Treatments for cluster headaches
Cluster headaches aren't life threatening, but they can cause severe pain and significantly affect your quality of life.
Over-the-counter painkillers, such as paracetamol, aren't effective for cluster headaches because they're too slow to take effect. Instead, you'll need to have one or more specialist treatments.
Three main treatments are available to relieve pain when taken soon after a cluster headache starts. These are:
- sumatriptan injections – which you can give yourself up to twice a day
- sumatriptan or zolmitriptan nasal spray – which can be used if you don't want to have injections
- oxygen therapy – where you breathe pure oxygen through a face mask
These treatments usually relieve the pain of a cluster headache within 15-30 minutes.
The Organisation for the Understanding of Cluster Headache (OUCH UK) has more information about the medications used to treat cluster headaches.
Transcutaneous vagus nerve stimulation
Transcutaneous vagus nerve stimulation (TVNS) is a new treatment that uses low-voltage electrical currents to stimulate a nerve in the neck. The aim is to relieve pain and reduce the number of cluster headaches.

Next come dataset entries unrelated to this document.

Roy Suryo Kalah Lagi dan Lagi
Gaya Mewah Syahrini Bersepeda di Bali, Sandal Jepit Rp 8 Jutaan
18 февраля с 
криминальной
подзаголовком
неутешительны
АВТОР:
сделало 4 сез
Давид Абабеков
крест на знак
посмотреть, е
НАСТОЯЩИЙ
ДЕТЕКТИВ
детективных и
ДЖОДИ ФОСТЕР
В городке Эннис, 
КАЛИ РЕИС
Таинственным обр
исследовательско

You place a small handheld device (about the size of a mobile phone) on the side of your neck. Your specialist will show you exactly where.
Gradually increase the strength of the electrical current until you can feel small muscle contractions under your skin. Hold the device in position for about 90 seconds.
TVNS can be used to treat cluster headaches when they occur, and it can also be used between attacks to try to prevent them occurring. But it may not help everyone with cluster headaches.
For more information, read the National Institute for Health and Care Excellence (NICE) guidance about transcutaneous vagus nerve stimulation.
Stimulation device implantation
If you've had cluster headaches for a long time and other treatments haven't worked, surgery to implant a stimulation device may be recommended.
Under general anaesthetic, a small electrical device is implanted in a cavity in the side of your face. It emits electrical currents which stimulate an area of the parasympathetic nervous system thought to be associated with cluster headaches.
When you get a headache, you activate the device (up to a pre-determined maximum dose) by placing a handheld unit on your cheek over the place where the device is located.
As with TVNS, the aim of treatment is to relieve pain and reduce the frequency of cluster headache attacks.
NICE have recommended that the treatment is safe for short-term use (up to two months) under close specialist supervision.